POR MONICA PERES*
Nos últimos tempos, temos assistido a inúmeras demonstrações de descaso com a política ambiental, com o marco legal e também com os acordos internacionais formalmente ratificados, trazendo graves consequências para a biodiversidade, economia e qualidade de vida dos brasileiros.
Um exemplo foi a recente tentativa do Senado de anular as três listas nacionais de fauna e flora ameaçadas de extinção, por meio de projetos de decretos legislativos. Essa tentativa, se bem sucedida, ainda pode deixar mais de 3.200 espécies ameaçadas sem qualquer proteção no país. Felizmente, e graças à rápida mobilização da sociedade brasileira, essa iniciativa foi suspensa pelo próprio senador autor da proposta.
Mas isso está longe de representar uma vitória definitiva, pois ainda existem, além desses, outros projetos com o mesmo objetivo na Câmara dos Deputados. E pior, há quase um ano, desde junho de 2015, a lista nacional que protege 475 espécies de peixes e invertebrados aquáticos ameaçados de extinção (Portaria MMA no. 445 de 2014) encontra-se suspensa por uma liminar, desconsiderando os princípios constitucionais, as consequências para o meio ambiente e a vontade da sociedade brasileira. Desse modo, centenas de espécies, como tubarão-baleia, várias arraias, cavalos-marinhos, tubarões-martelo, chernes e garoupas, continuam a ter suas populações diminuídas, sem qualquer proteção.
A Constituição Brasileira, em seu artigo 225, diz que todos os brasileiros têm direito ao meio ambiente ecologicamente equilibrado e que é dever de todos nós defendê-lo e preservá-lo para as presentes e futuras gerações. Esse mesmo artigo também determina que é responsabilidade do Poder Público proteger a fauna e a flora de práticas que provoquem a extinção das espécies. A lista de espécies ameaçadas é, portanto, uma importante ferramenta guarda-chuva para garantir esse objetivo e a sua elaboração é uma responsabilidade do Ministério do Meio Ambiente, coordenador da Política Nacional de Biodiversidade.
As listas de fauna silvestre ameaçada foram fruto de um trabalho criterioso de seis anos, envolvendo em torno de 1.500 especialistas e as melhores informações científicas disponíveis.
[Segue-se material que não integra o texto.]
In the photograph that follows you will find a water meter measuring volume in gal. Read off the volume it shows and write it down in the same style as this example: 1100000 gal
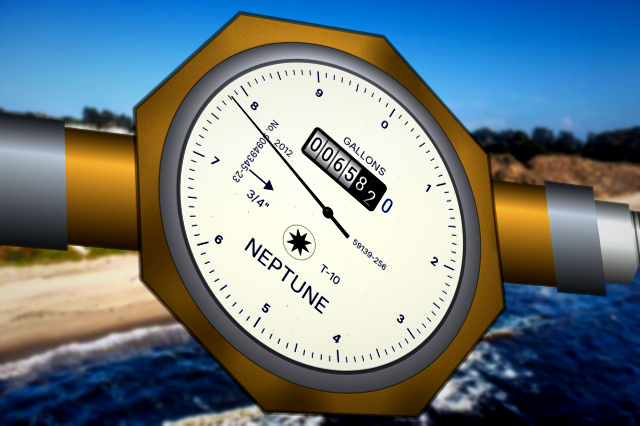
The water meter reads 65817.8 gal
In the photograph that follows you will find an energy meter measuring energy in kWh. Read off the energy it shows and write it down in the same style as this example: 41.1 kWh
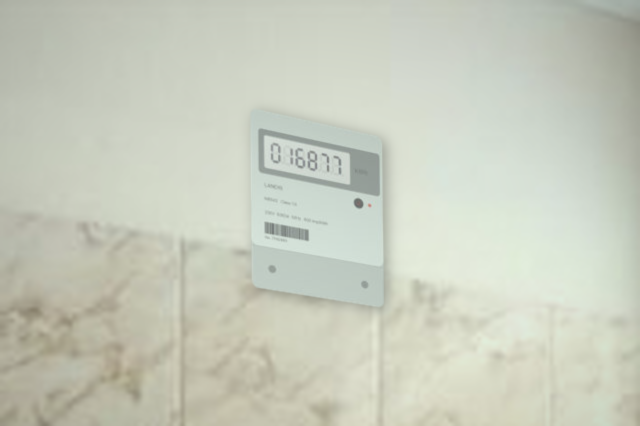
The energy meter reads 16877 kWh
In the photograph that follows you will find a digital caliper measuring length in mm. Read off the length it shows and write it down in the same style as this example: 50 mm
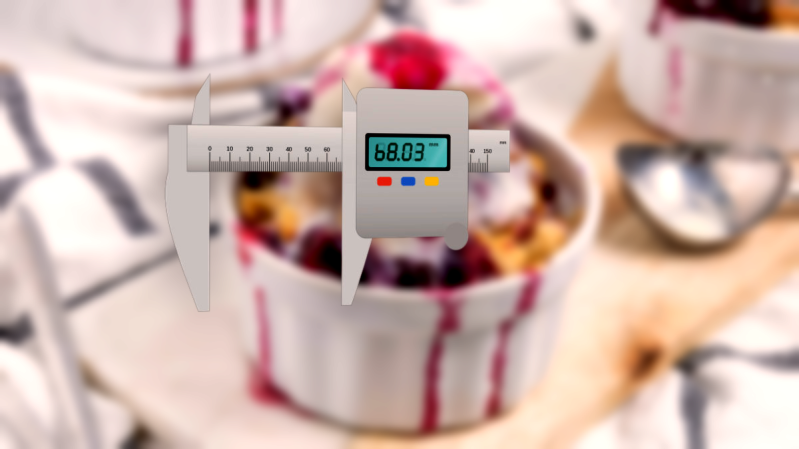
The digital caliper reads 68.03 mm
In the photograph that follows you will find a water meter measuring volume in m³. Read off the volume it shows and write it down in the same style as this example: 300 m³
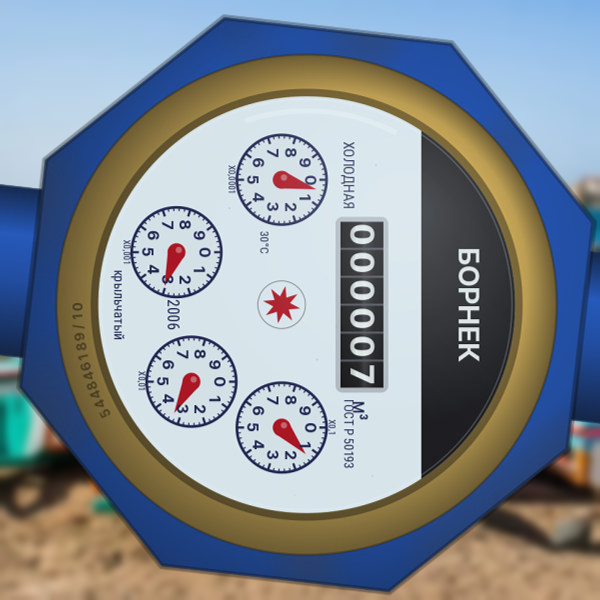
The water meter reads 7.1330 m³
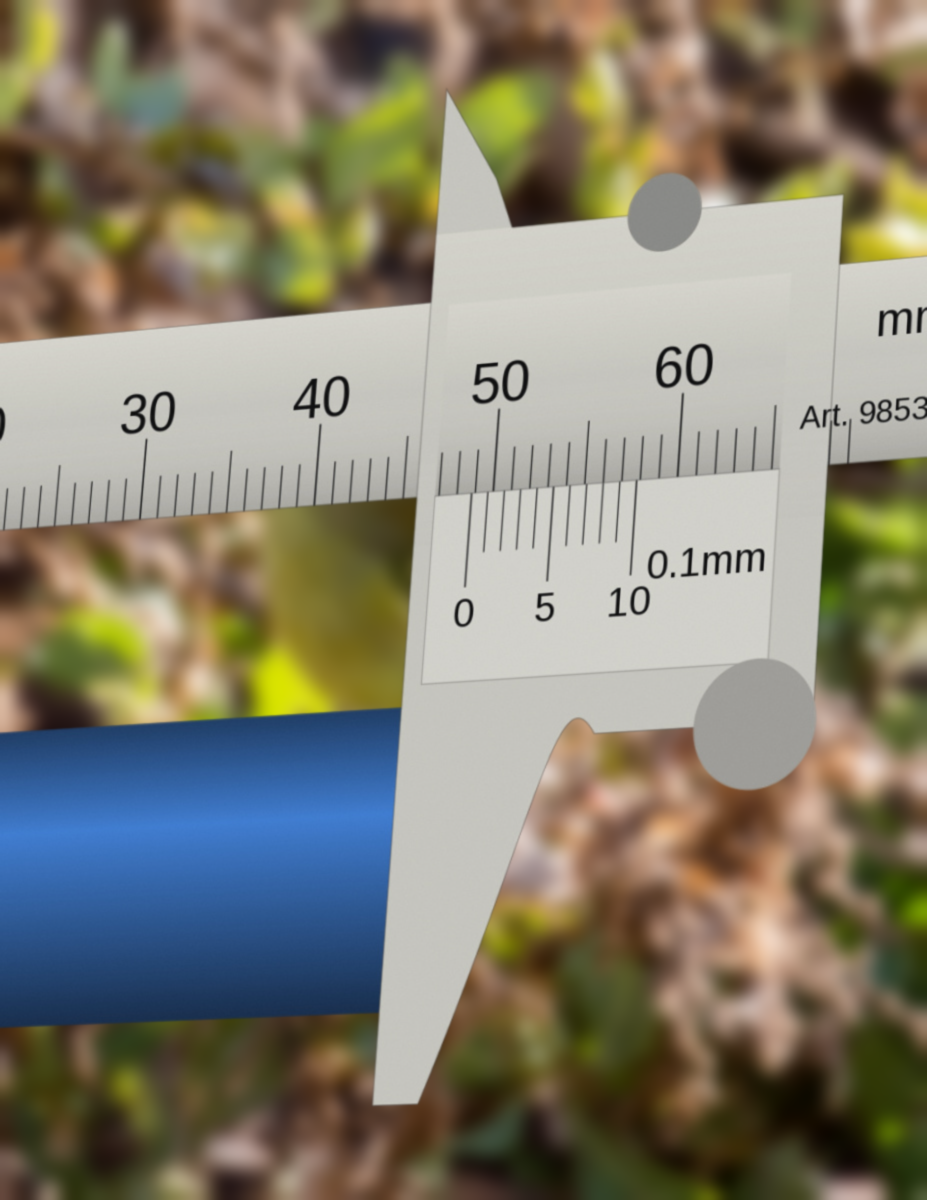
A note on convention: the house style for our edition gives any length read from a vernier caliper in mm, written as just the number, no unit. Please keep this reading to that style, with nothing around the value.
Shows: 48.8
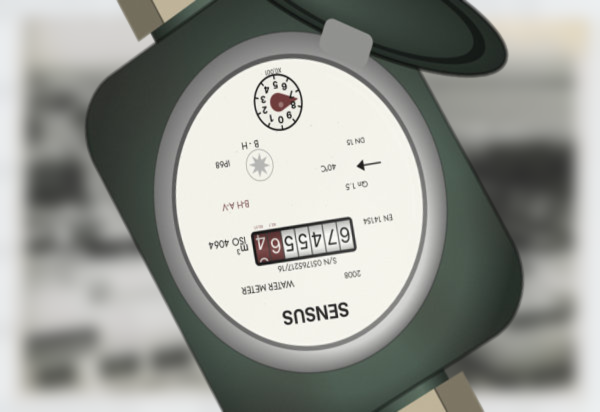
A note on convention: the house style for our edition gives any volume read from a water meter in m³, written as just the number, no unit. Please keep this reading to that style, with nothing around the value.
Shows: 67455.637
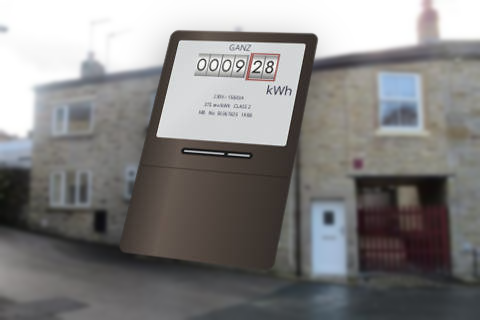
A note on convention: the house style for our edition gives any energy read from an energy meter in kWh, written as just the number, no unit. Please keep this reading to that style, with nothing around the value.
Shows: 9.28
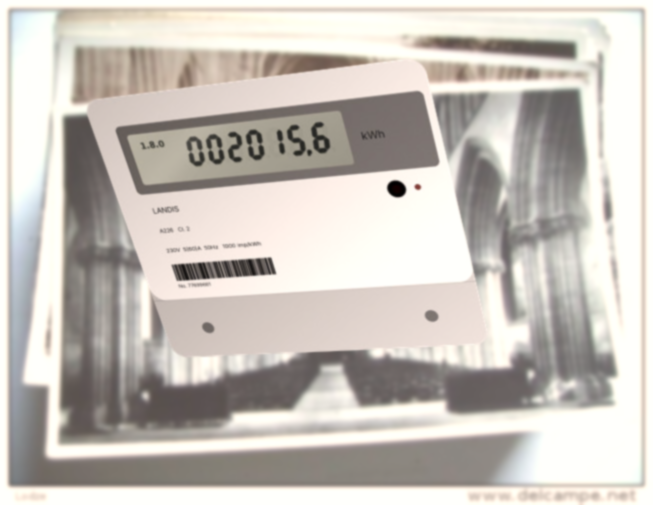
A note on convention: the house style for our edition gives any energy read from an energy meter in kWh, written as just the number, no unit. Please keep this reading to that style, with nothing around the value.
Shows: 2015.6
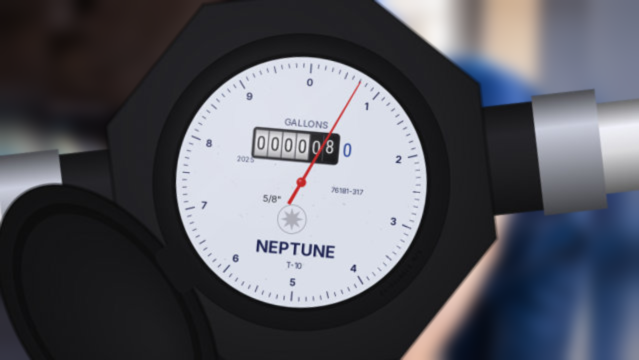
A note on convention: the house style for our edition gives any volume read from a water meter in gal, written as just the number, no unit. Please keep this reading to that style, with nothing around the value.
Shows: 80.7
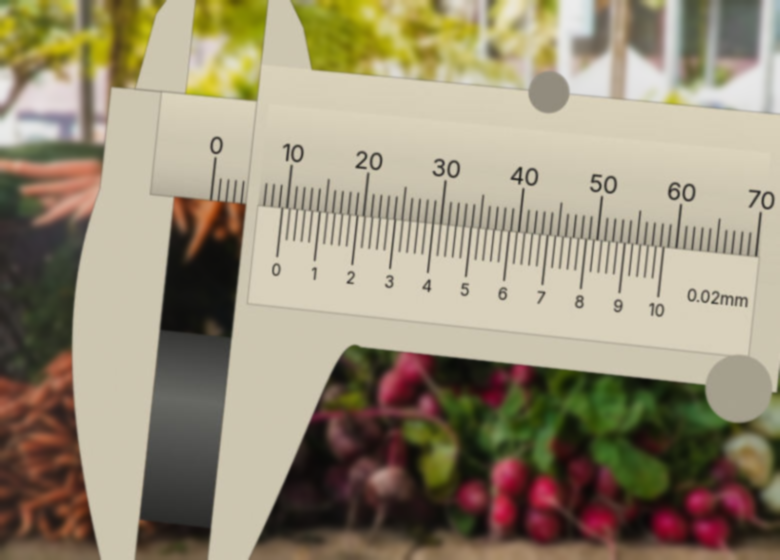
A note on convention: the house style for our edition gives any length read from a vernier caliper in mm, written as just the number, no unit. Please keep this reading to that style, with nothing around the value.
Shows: 9.4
As avaliações utilizaram a respeitada metodologia da União Internacional para Conservação da Natureza (IUCN), que é adotada na maioria dos países e é mundialmente reconhecida como a mais abrangente e a única capaz de avaliar o estado de conservação de todas as espécies, desde fungos até animais superiores. Não há, portanto, quaisquer dúvidas sobre a robustez científica das listas.
Desse modo, a suspensão dos efeitos legais da lista, por liminar, desconsidera o trabalho de milhares de cientistas e coloca em risco a sobrevivência, a função ecológica e os serviços ambientais gratuitos de quase 500 espécies aquáticas.
Essas espécies tiveram suas populações drasticamente diminuídas, algumas, em mais de 90%, mas continuam sendo exploradas pela pesca, tendo seus ecossistemas destruídos e não sendo nem ao menos consideradas durante os licenciamentos ambientais de atividades potencialmente poluidoras. Sem esse marco legal guarda-chuva, os órgãos e instituições, públicas e privadas, e a sociedade brasileira não serão capazes de impedir o declínio dessas populações já tão diminuídas.
As consequências ecológicas, sociais, econômicas e culturais da suspensão da Portaria 445 podem ser irreversíveis e, para variar, é a sociedade que pagará por mais esse prejuízo.
(*) Monica Peres, 59, doutora em Oceonografia Biológica e diretora geral da Oceana no Brasil.